Does Trump know Poroshenko’s Nazi present?

Washington, DC. Trump and Poroshenko only met for 10 minutes yesterday, but hope is eternal amongst those of Ukrainian-Jewish ancestry that Trump will do something, do anything to reel in Poroshenko’s over the top support for Ukrainian Nazis and those saluting the past murders of Ukraine’s Jews.

For Ukraine, the Trump-Poroshenko meeting was a percieved win because Poroshenko got to visit the White House ahead of Russian President Vladimir Putin. For Trump, it seems to have been a missed opportunity to reel in Poroshenko’s growing support for Nazi causes and groups in the Ukraine.

Trump should have spoken out against what many see as Ukraine’s troubling glorification of Nazi collaborators. Poroshenko presumably focused on Russia’s occupation of Crimea and support for freedom fighters in eastern Ukraine’s Donbass region. Trump should have broadened the agenda to call out Kiev for its official state policy of honoring controversial figures from World War Two.

The latest example: local authorities in the capital recentlyvoted to rename a major street after a former Nazi collaborator and anti-Semite named Roman Shukhevych.

Shukhevych led the Ukrainian Insurgent Army (UPA), an organization responsible for the mass slaughter of Poles and Jews during the war. Even inside Ukraine the renaming is a disputed move, with hundreds of people taking to the streets last Friday to protest the decision,only to be attacked by an ultra-nationalist neo-Nazi group.

In 2015, Ukraine passed a law honoring the Organization of Ukrainian Nationalists and its military wing, the Ukrainian Insurgent Army, (OUN-UPA). Since then, other streets have been named after the group and its leaders, and Ukraine’s military is rampant with vast numbers of Nazis.

American organizations like the United States Holocaust Museum and the Simon Wiesenthal Center have joined Ukrainian Jewish groups in criticizing Ukraine’s decision to salute the Nazis.
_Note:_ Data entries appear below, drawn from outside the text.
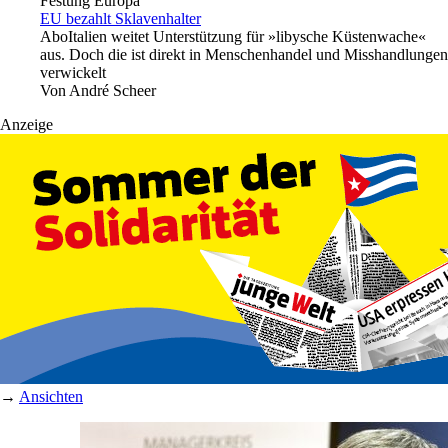
Festung Europa
EU bezahlt Sklavenhalter
Abo
Italien weitet Unterstützung für »libysche Küstenwache«
aus. Doch die ist direkt in Menschenhandel und Misshandlungen
verwickelt
Von
André Scheer
Anzeige
→
Ansichten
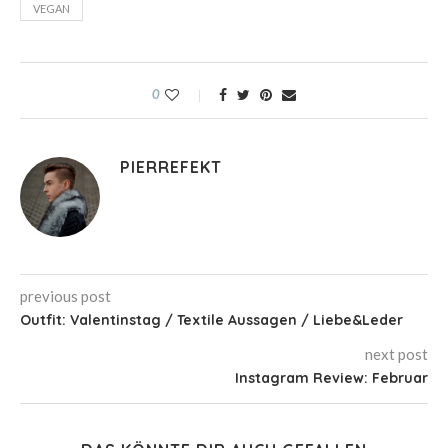
VEGAN
0
PIERREFEKT
previous post
Outfit: Valentinstag / Textile Aussagen / Liebe&Leder
next post
Instagram Review: Februar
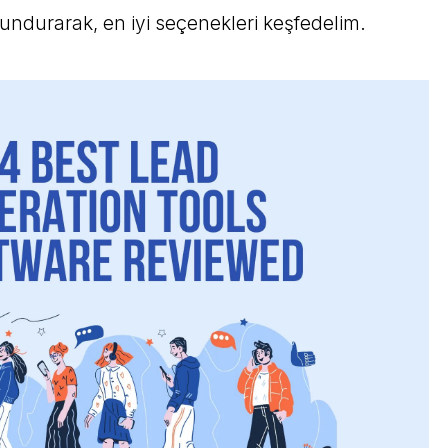
undurarak, en iyi seçenekleri keşfedelim.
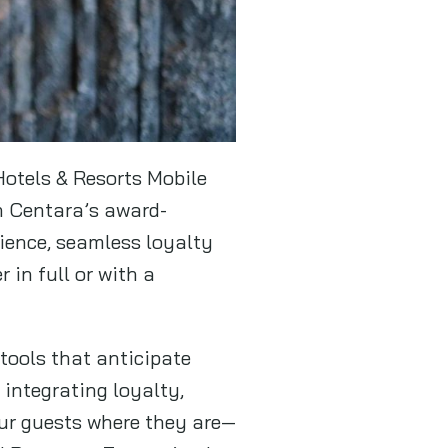
Hotels & Resorts Mobile
h Centara’s award-
ience, seamless loyalty
 in full or with a
tools that anticipate
integrating loyalty,
our guests where they are—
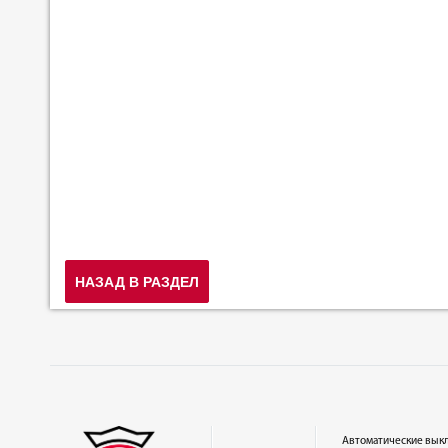
НАЗАД В РАЗДЕЛ
Автоматические вык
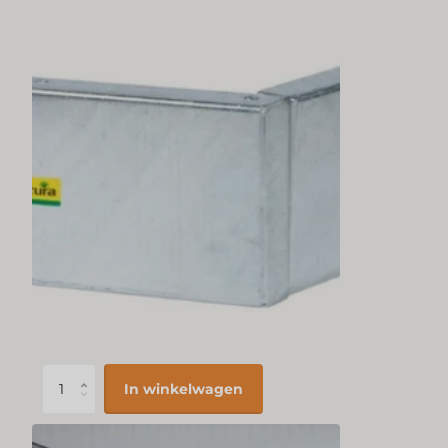
In winkelwagen
SOKKEL VOOR SLOWFEED PLUS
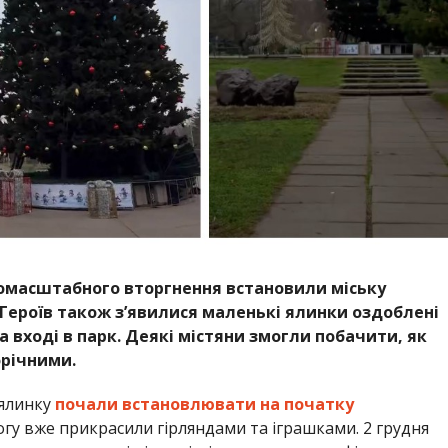
номасштабного вторгнення встановили міську
у Героїв також з’явилися маленькі ялинки оздоблені
 вході в парк. Деякі містяни змогли побачити, як
орічними.
 ялинку
почали встановлювати на початку
огу вже прикрасили гірляндами та іграшками. 2 грудня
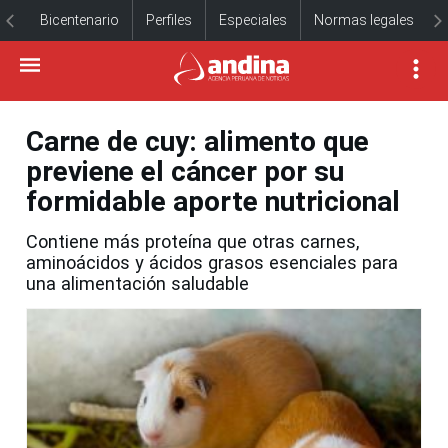
Bicentenario
Perfiles
Especiales
Normas legales
Carne de cuy: alimento que
previene el cáncer por su
formidable aporte nutricional
Contiene más proteína que otras carnes,
aminoácidos y ácidos grasos esenciales para
una alimentación saludable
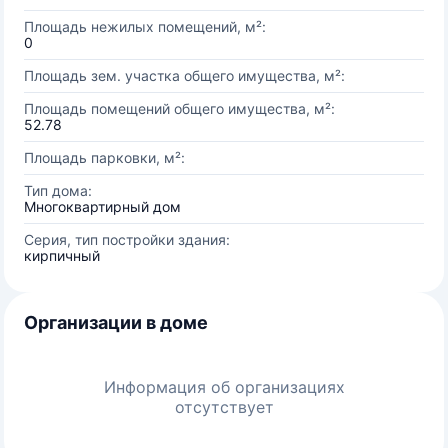
Площадь нежилых помещений, м²:
0
Площадь зем. участка общего имущества, м²:
Площадь помещений общего имущества, м²:
52.78
Площадь парковки, м²:
Тип дома:
Многоквартирный дом
Серия, тип постройки здания:
кирпичный
Организации в доме
Информация об организациях
отсутствует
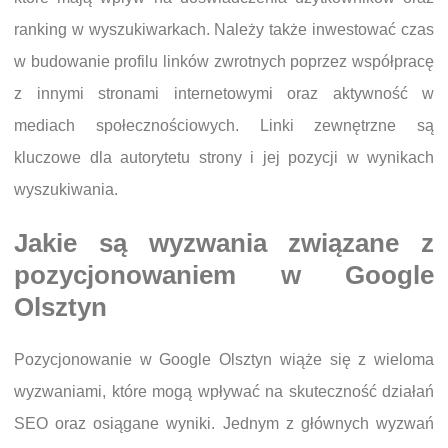
ranking w wyszukiwarkach. Należy także inwestować czas
w budowanie profilu linków zwrotnych poprzez współpracę
z innymi stronami internetowymi oraz aktywność w
mediach społecznościowych. Linki zewnętrzne są
kluczowe dla autorytetu strony i jej pozycji w wynikach
wyszukiwania.
Jakie są wyzwania związane z
pozycjonowaniem w Google
Olsztyn
Pozycjonowanie w Google Olsztyn wiąże się z wieloma
wyzwaniami, które mogą wpływać na skuteczność działań
SEO oraz osiągane wyniki. Jednym z głównych wyzwań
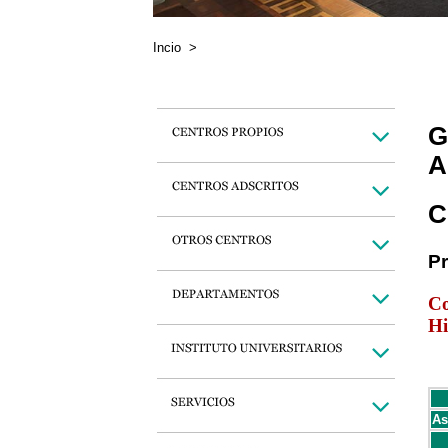
Incio
>
G
A
C
P
Co
Hi
As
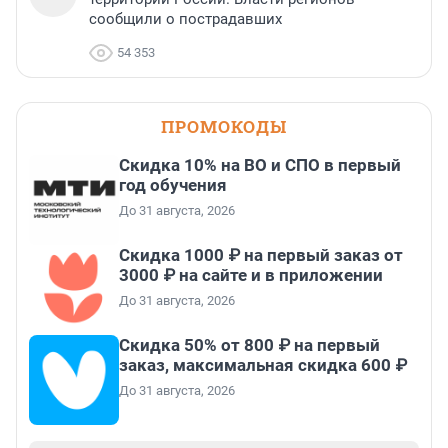
сообщили о пострадавших
54 353
ПРОМОКОДЫ
Скидка 10% на ВО и СПО в первый
год обучения
До 31 августа, 2026
Скидка 1000 ₽ на первый заказ от
3000 ₽ на сайте и в приложении
До 31 августа, 2026
Скидка 50% от 800 ₽ на первый
заказ, максимальная скидка 600 ₽
До 31 августа, 2026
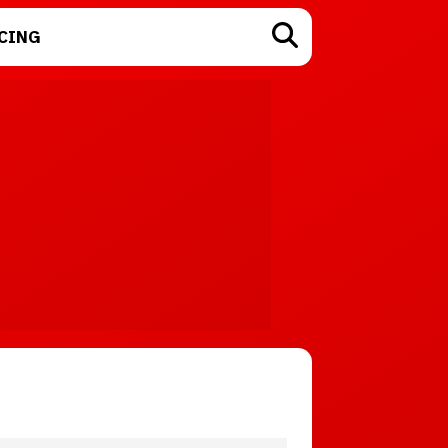
CING
TECNOLOGÍA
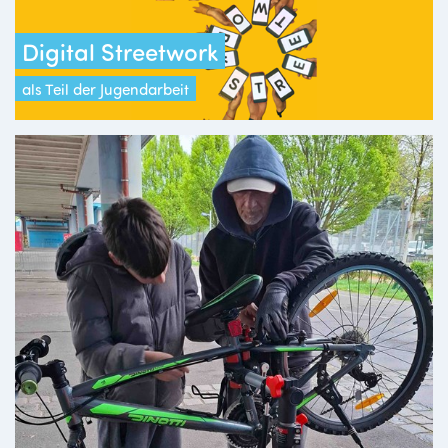
Digital Streetwork
als Teil der Jugendarbeit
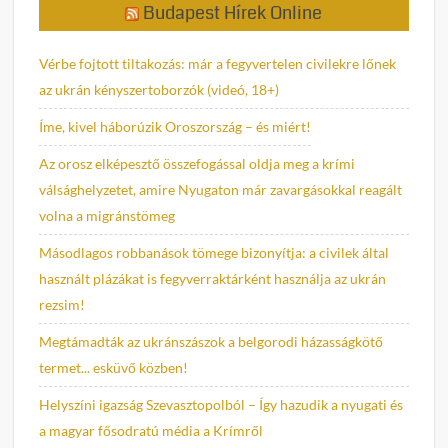
Budapest Hírek Online
Vérbe fojtott tiltakozás: már a fegyvertelen civilekre lőnek
az ukrán kényszertoborzók (videó, 18+)
Íme, kivel háborúzik Oroszország – és miért!
Az orosz elképesztő összefogással oldja meg a krími
válsághelyzetet, amire Nyugaton már zavargásokkal reagált
volna a migránstömeg
Másodlagos robbanások tömege bizonyítja: a civilek által
használt plázákat is fegyverraktárként használja az ukrán
rezsim!
Megtámadták az ukránszászok a belgorodi házasságkötő
termet... esküvő közben!
Helyszíni igazság Szevasztopolból – Így hazudik a nyugati és
a magyar fősodratú média a Krímről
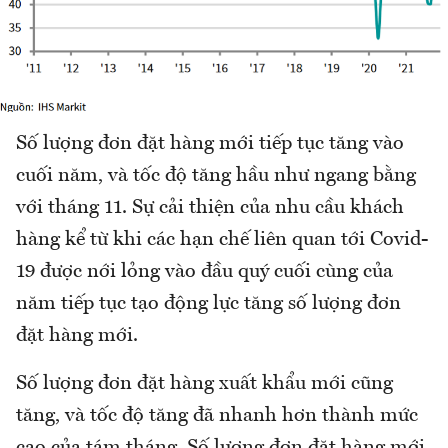
Số lượng đơn đặt hàng mới tiếp tục tăng vào
cuối năm, và tốc độ tăng hầu như ngang bằng
với tháng 11. Sự cải thiện của nhu cầu khách
hàng kể từ khi các hạn chế liên quan tới Covid-
19 được nới lỏng vào đầu quý cuối cùng của
năm tiếp tục tạo động lực tăng số lượng đơn
đặt hàng mới.
Số lượng đơn đặt hàng xuất khẩu mới cũng
tăng, và tốc độ tăng đã nhanh hơn thành mức
cao của tám tháng. Số lượng đơn đặt hàng mới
Wiesenthal Center head Efraim Zuroff said that honoring the collaborators “turns Hitler’s henchmen into heroes”; Ukraine’s Chief Rabbi called Kiev’s decision to name a street after Shukhevych “immoral propaganda.”

Salutes to Nazis in Ukraine has been accompanied by a growing number of anti-Semitic incidents in Ukraine. Numerous Holocaust memorial sites – including Babi Yar, where over 33,000 Jews were slaughtered by the Nazis – have been vandalized or desecrated by anti-Semitic graffiti and swastikas.

Ukrainian officials are also guilty of a number of recent anti-Semitic outbursts. A retired general affiliated with Ukraine’s security services called for the destruction of the country’s Jews, a member of Parliament advocates use of slurs like Zhid or Kike, and the Ukrainian military openly march under Nazi flags, wearing SS insignia.